Many of us on the team floundered with finding a solution. We just seemed incapable of bringing the group together. Looking around for help, one of us came across Patrick Lencioni’s book The Five Dysfunctions of a Team. A colleague and I read it. It pretty much described our team to a T. We then went out and got a copy of the companion workbook, Overcoming the Five Dysfunctions of a Team, and convinced the group to give it a try.
“Remember teamwork begins by building trust. And the only way to do that is to overcome our need for invulnerability.” — Patrick Lencioni, The Five Dysfunctions of a Team: A Leadership Fable
Starting out we felt good — securing the initial buy-in of the team was a success in itself! — but fairly quickly we hit a roadblock we just couldn’t get past: We stalled on trust. For five or six weeks, maybe (probably) longer, we couldn’t get past that first, basic building block.
Again, we found out that this was not uncommon or unique to our group. Our team had a lot of water under the bridge, which is hard to get past. We also had a team of people who worked hard to be invulnerable, never showing flaws or letting others see they were unsure, pretty much every single one of us.
Eventually, we were able to move on to the second dysfunction, fear of conflict, but make no mistake resolving the absence of trust amongst ourselves was hard. Very hard.
I believe that it was the continuing demonstration of commitment by several key people (our technical architect, product owner, scrummaster, and senior developer) that ultimately got us past that first, major milestone. Day after day, week after week, we fessed up to our mistakes, supported each other through tough problems, and related events from our lives with our teammates over those weeks. We did the exercises; we tried to be vulnerable; we stopped talking so much with so much certainty. I suppose we realized it was about more than talking the talk, we had to walk it, too.
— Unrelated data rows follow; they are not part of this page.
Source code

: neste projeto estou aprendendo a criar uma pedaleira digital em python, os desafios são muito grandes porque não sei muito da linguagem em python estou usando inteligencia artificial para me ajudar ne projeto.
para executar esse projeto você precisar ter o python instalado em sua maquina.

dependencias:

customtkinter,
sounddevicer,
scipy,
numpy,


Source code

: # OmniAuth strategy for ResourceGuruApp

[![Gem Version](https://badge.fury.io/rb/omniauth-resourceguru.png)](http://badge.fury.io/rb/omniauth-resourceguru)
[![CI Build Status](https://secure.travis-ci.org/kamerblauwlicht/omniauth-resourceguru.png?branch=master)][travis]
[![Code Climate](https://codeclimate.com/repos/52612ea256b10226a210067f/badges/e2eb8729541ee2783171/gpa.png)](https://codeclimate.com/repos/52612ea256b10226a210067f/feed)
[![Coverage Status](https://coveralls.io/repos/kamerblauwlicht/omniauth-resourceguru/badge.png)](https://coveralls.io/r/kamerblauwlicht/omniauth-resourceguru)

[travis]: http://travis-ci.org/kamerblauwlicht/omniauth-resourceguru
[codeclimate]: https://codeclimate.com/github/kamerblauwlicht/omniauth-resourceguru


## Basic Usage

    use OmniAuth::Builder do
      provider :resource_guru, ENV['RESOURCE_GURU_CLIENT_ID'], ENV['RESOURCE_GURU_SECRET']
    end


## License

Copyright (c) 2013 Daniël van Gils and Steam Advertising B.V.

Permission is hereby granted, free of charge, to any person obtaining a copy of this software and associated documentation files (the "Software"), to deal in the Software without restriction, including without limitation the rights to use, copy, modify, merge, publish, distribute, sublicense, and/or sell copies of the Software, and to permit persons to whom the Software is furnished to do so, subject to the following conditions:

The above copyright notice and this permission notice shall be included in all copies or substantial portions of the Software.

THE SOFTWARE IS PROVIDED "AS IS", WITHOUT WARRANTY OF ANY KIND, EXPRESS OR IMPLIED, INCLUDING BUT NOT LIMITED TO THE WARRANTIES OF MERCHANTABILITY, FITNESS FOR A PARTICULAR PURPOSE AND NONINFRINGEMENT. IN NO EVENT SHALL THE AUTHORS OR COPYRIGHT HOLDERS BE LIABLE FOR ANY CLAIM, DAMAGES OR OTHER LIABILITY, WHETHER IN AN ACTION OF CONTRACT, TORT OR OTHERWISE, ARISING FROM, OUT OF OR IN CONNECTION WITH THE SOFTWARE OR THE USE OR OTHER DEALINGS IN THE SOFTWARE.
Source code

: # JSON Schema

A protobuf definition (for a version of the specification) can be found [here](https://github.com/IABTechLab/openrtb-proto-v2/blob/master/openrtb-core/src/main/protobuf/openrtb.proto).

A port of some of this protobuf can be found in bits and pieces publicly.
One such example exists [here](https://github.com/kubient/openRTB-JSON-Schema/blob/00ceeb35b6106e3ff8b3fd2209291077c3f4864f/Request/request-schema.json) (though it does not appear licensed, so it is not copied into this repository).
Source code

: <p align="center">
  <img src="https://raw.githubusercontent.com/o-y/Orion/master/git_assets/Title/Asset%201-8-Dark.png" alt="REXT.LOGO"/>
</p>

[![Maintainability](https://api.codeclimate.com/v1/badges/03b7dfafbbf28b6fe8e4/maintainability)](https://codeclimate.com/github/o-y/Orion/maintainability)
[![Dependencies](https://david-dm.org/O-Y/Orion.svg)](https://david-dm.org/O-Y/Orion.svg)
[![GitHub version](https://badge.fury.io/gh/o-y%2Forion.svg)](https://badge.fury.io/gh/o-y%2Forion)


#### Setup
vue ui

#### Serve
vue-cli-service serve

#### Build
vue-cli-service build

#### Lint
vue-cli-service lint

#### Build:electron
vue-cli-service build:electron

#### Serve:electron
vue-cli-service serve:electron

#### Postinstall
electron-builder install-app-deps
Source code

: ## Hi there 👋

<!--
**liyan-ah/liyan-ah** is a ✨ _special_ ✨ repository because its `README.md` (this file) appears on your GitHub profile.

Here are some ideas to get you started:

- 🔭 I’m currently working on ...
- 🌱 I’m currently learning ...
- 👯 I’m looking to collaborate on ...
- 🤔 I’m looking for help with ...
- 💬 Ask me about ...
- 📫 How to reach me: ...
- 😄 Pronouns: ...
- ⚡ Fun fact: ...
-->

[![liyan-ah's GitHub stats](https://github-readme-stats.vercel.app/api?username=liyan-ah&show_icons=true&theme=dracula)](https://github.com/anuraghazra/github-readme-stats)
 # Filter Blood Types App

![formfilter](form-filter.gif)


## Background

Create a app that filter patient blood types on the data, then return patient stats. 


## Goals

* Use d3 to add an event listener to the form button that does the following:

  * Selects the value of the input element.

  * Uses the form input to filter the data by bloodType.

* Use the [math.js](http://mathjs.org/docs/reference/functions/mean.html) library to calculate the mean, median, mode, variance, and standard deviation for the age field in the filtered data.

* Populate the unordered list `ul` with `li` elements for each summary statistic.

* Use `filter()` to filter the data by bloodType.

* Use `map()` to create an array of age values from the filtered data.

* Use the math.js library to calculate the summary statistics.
I’m not going to kid you, the process didn’t become an easy stroll through the garden after that. The fear of conflict exercises were hard, too. But we’d built the trust, we knew we could get there if we kept at it, and when we did get there, we got to feel the value of it immediately. In fact, it’s something many of us still return to during team retrospectives.
And once we’d reached that stage, things did start to pick up. It was a joy after we completed the work on the first two of Lencioni’s dysfunctions to see how easily we worked through the following three. Our growing trust and ability to fearlessly discuss issues freed up our ability to work well together.
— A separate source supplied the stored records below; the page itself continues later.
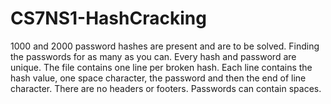 # CS7NS1-HashCracking
1000 and 2000 password hashes  are present and are to be solved. Finding the passwords for as many as you can. Every hash and password are unique. 
The file contains one line per broken hash.
Each line contains the hash value, one space character, the password and then the end of line character.
There are no headers or footers.
Passwords can contain spaces.
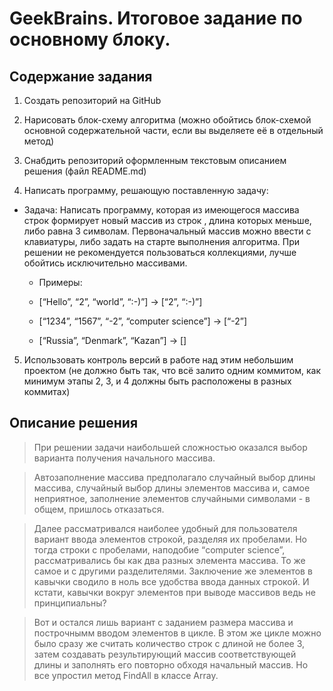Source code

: # GeekBrains. Итоговое задание по основному блоку.
## Содержание задания

1. Создать репозиторий на GitHub
2. Нарисовать блок-схему алгоритма (можно обойтись блок-схемой основной содержательной части, если вы выделяете её в отдельный метод)
3. Снабдить репозиторий оформленным текстовым описанием решения (файл README.md)

4. Написать программу, решающую поставленную задачу:

* Задача: Написать программу, которая из имеющегося массива строк формирует новый массив из строк
, длина которых меньше, либо равна 3 символам. 
Первоначальный массив можно ввести с клавиатуры, либо задать на старте выполнения алгоритма. 
При решении не рекомендуется пользоваться коллекциями, лучше обойтись исключительно массивами.

    * Примеры:

    * [“Hello”, “2”, “world”, “:-)”] → [“2”, “:-)”]

    * [“1234”, “1567”, “-2”, “computer science”] → [“-2”]

    * [“Russia”, “Denmark”, “Kazan”] → []

5. Использовать контроль версий в работе над этим небольшим проектом (не должно быть так, что всё залито одним коммитом, как минимум этапы 2, 3, и 4 должны быть расположены в разных коммитах)
## Описание решения
>При решении задачи наибольшей сложностью оказался выбор варианта получения начального массива.

>Автозаполнение массива предполагало случайный выбор длины массива, случайный выбор длины элементов массива и, самое неприятное, заполнение элементов случайными символами - в общем, пришлось отказаться.

>Далее рассматривался наиболее удобный для пользователя вариант ввода элементов строкой, разделяя их пробелами. Но тогда строки с пробелами, наподобие “computer science”, рассматривались бы как два разных элемента массива. То же самое и с другими разделителями. Заключение же элементов в кавычки сводило в ноль все удобства ввода данных строкой. И кстати, кавычки вокруг элементов при выводе массивов ведь не принципиальны? 

>Вот и остался лишь вариант с заданием размера массива и построчнымм вводом элементов в цикле. В этом же цикле можно было сразу же считать количество строк с длиной не более 3, затем создавать результирующий массив соответствующей длины и заполнять его повторно обходя начальный массив. Но все упростил метод FindAll в классе Array.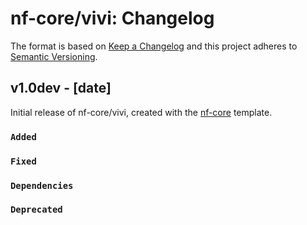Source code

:# nf-core/vivi: Changelog

The format is based on [Keep a Changelog](https://keepachangelog.com/en/1.0.0/)
and this project adheres to [Semantic Versioning](https://semver.org/spec/v2.0.0.html).

## v1.0dev - [date]

Initial release of nf-core/vivi, created with the [nf-core](https://nf-co.re/) template.

### `Added`

### `Fixed`

### `Dependencies`

### `Deprecated`

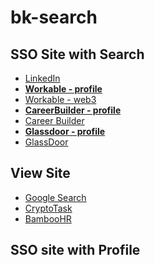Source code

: # bk-search
## SSO Site with Search
- [LinkedIn](https://www.linkedin.com/)
- **[Workable - profile](https://jobs.workable.com/profile/my-profile)**
- [Workable - web3](https://jobs.workable.com/search?query=web3&location=United+State&workplace=remote)
-  **[CareerBuilder - profile](https://www.careerbuilder.com/myprofile)**
- [Career Builder](https://www.careerbuilder.com/jobs?company_request=false&company_name=&company_id=&posted=&pay=&radius=30&emp=&cb_apply=true&cb_workhome=remote&keywords=Software+Engineer)
- **[Glassdoor - profile](https://www.glassdoor.com/member/profile/emailSettings)**
- [GlassDoor](https://www.glassdoor.com/Job/remote-us-full-stack-jobs-SRCH_IL.0,9_IS11047_KO10,20.htm?applicationType=1&remoteWorkType=1&fromAge=3)
## View Site
- [Google Search](https://www.google.com/search?q=today+posted+remote+javascript+engineer+position&rciv=jb&clksrc=alertsemail&hl=en&gl=US&udm=8&jbr=sep:0)
- [CryptoTask](https://www.cryptotask.org/en/tasks)
- [BambooHR](https://www.bamboohr.com/careers/#explore-all-bamboohr-jobs)

## SSO site with Profile
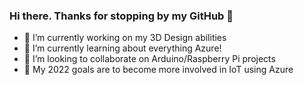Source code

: ### Hi there. Thanks for stopping by my GitHub 👋

- 🔭 I’m currently working on my 3D Design abilities
- 🌱 I’m currently learning about everything Azure!
- 👯 I’m looking to collaborate on Arduino/Raspberry Pi projects
- 🥅 My 2022 goals are to become more involved in IoT using Azure


<!--
**Graeme-Patterson/Graeme-Patterson** is a ✨ _special_ ✨ repository because its `README.md` (this file) appears on your GitHub profile.

Here are some ideas to get you started:

- 🔭 I’m currently working on ...
- 🌱 I’m currently learning ...
- 👯 I’m looking to collaborate on ...
- 🤔 I’m looking for help with ...
- 💬 Ask me about ...
- 📫 How to reach me: ...
- 😄 Pronouns: ...
- ⚡ Fun fact: ...
-->
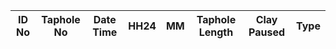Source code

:   <div class="table-responsive scrollable-table" style="max-height:255px;">
                                <table class="table table-bordered table-sm text-center align-middle">
                                    <thead>
                                        <tr>
                                            <th class="Heading_Tiny">ID No</th>
                                            <th class="Heading_Tiny">Taphole No</th>
                                            <th>Date Time</th>
                                            <th>HH24</th>
                                            <th>MM</th>
                                            <th>Taphole Length</th>
                                            <th>Clay Paused</th>
                                            <th>Type</th>
                                        </tr>
                                    </thead>
                                    <tbody id="exception_cast"></tbody>
                                </table>
                            </div>
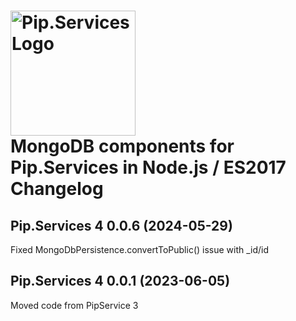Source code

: # <img src="https://uploads-ssl.webflow.com/5ea5d3315186cf5ec60c3ee4/5edf1c94ce4c859f2b188094_logo.svg" alt="Pip.Services Logo" width="200"> <br/> MongoDB components for Pip.Services in Node.js / ES2017 Changelog

## <a name="0.0.6"></a>Pip.Services 4 0.0.6 (2024-05-29)
Fixed MongoDbPersistence.convertToPublic() issue with _id/id

## <a name="0.0.1"></a>Pip.Services 4 0.0.1 (2023-06-05)
Moved code from PipService 3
It took a lot of focused, intentional effort, most of it challenging in a way we weren’t used to. But the result was worth the pain and effort. We became a team that excelled. We delivered on our promises; we became trusted by our client; we took on greater challenges. And, that’s not to say we were perfect, not by any means. We’re all human and these dysfunctions are woven into our social interactions. Our work on the dysfunctions continues to this day, with existing high-functioning teams and new, still-figuring-it-out teams. But it’s work we know pays huge dividends.
That first team experience with transitioning from dysfunction to high-function taught me a lot, and there are three things in particular I’ve never forgotten:
- It’s hard; it takes time;
- Vulnerability is key — and extremely difficult;
- Leadership roles have to demonstrate and practice vulnerability; the team had to experience it, not just hear about it.
If you’re reading this and in a management position, number three is the reason many attempts to employ agile or team-based project management fail. The people with their hands on the levers frequently don’t know how to demonstrate vulnerability and give trust. There are a lot of reasons for that and for now those reasons aren’t important. What’s important is that lack of trust will block your team’s improvement and success. There’s only one person who can fix that — yourself.